*** Begin section ***

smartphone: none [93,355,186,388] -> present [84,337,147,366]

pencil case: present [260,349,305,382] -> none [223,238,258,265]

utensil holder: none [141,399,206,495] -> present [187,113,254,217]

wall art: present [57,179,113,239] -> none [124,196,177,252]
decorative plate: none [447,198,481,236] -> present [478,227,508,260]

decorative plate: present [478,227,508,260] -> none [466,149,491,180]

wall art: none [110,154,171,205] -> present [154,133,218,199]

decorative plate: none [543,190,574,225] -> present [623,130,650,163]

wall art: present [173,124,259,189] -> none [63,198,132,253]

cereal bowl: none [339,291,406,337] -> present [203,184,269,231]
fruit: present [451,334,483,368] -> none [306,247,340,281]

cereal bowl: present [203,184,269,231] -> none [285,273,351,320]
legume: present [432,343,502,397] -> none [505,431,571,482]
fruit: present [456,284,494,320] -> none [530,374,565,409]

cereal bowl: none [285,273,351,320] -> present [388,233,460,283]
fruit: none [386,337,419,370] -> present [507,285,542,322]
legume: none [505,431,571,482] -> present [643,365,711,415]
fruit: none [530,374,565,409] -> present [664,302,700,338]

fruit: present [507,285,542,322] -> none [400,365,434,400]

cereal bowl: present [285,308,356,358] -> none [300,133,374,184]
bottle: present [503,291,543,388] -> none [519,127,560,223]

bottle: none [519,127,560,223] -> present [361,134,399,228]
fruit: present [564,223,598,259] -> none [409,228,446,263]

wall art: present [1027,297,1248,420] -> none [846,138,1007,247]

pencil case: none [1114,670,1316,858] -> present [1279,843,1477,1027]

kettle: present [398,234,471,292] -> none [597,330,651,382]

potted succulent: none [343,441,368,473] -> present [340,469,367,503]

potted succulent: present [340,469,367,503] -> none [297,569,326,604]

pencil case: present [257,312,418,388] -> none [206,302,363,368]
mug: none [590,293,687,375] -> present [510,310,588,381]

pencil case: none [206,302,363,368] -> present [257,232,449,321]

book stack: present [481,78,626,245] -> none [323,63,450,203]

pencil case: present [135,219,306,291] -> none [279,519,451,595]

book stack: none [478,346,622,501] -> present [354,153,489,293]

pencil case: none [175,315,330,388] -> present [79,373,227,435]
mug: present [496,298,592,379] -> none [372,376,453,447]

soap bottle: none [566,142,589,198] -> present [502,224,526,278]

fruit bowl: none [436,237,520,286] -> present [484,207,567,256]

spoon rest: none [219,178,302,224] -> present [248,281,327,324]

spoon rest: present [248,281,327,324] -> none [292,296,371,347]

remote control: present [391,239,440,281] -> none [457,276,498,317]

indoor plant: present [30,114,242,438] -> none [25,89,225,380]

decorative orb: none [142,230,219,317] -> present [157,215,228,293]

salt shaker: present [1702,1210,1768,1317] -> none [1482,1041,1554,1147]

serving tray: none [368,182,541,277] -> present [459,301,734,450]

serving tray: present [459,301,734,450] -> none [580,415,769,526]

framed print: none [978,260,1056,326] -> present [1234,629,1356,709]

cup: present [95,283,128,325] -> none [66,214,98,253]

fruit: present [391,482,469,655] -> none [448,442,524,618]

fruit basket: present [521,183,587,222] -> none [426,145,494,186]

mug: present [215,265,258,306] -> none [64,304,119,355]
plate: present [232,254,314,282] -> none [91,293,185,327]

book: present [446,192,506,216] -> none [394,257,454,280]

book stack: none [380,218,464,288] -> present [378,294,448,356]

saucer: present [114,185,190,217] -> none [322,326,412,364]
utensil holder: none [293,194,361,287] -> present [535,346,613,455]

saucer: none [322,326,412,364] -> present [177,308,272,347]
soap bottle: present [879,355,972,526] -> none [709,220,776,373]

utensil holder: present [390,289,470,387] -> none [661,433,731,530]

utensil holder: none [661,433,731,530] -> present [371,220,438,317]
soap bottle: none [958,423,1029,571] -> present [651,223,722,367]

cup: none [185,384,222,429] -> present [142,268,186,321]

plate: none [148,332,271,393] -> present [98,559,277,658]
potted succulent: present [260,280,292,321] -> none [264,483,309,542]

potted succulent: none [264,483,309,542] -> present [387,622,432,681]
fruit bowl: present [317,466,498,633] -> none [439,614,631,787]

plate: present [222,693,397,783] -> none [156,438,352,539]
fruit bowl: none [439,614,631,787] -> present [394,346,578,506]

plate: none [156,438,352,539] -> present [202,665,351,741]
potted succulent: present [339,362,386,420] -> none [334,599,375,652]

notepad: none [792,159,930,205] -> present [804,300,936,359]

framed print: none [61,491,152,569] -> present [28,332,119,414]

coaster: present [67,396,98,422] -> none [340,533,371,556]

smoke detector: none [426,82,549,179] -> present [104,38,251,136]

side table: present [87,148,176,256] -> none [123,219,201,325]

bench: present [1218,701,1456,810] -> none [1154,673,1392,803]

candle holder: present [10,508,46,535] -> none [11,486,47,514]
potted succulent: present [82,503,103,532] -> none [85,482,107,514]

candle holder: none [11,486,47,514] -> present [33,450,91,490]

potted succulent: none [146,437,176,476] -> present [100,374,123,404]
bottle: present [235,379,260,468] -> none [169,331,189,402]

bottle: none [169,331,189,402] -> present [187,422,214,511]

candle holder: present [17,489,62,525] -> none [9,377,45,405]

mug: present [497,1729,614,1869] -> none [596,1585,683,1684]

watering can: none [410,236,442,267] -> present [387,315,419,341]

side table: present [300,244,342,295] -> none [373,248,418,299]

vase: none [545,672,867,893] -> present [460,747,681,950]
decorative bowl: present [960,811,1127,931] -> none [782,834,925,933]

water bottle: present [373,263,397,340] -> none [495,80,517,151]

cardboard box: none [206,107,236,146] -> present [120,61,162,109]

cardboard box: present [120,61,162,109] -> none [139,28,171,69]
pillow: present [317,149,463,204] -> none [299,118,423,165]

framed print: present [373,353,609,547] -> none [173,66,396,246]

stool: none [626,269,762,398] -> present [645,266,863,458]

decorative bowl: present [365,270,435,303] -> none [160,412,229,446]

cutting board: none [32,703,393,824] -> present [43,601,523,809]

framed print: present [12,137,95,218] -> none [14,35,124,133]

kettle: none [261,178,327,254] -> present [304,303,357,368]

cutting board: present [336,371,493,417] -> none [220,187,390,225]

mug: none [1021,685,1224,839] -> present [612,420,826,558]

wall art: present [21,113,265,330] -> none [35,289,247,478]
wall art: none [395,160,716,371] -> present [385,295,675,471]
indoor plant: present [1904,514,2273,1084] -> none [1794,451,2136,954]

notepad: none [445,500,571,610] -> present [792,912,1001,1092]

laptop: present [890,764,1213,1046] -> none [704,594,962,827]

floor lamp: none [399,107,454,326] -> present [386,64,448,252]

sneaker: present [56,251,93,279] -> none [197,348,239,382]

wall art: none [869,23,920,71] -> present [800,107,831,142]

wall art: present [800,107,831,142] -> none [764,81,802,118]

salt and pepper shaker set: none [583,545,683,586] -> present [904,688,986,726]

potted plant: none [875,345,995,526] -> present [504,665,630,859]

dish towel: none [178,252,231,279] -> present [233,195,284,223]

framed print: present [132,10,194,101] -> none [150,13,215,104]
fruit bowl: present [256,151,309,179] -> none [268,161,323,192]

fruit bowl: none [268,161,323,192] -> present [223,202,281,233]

*** End section ***

◆ EXERCISE INSTRUCTIONS ◆
From the entries, report each line that includes the word "utensil".

◆ OUTPUT FOR THIS TASK ◆
utensil holder: none [141,399,206,495] -> present [187,113,254,217]
utensil holder: none [293,194,361,287] -> present [535,346,613,455]
utensil holder: present [390,289,470,387] -> none [661,433,731,530]
utensil holder: none [661,433,731,530] -> present [371,220,438,317]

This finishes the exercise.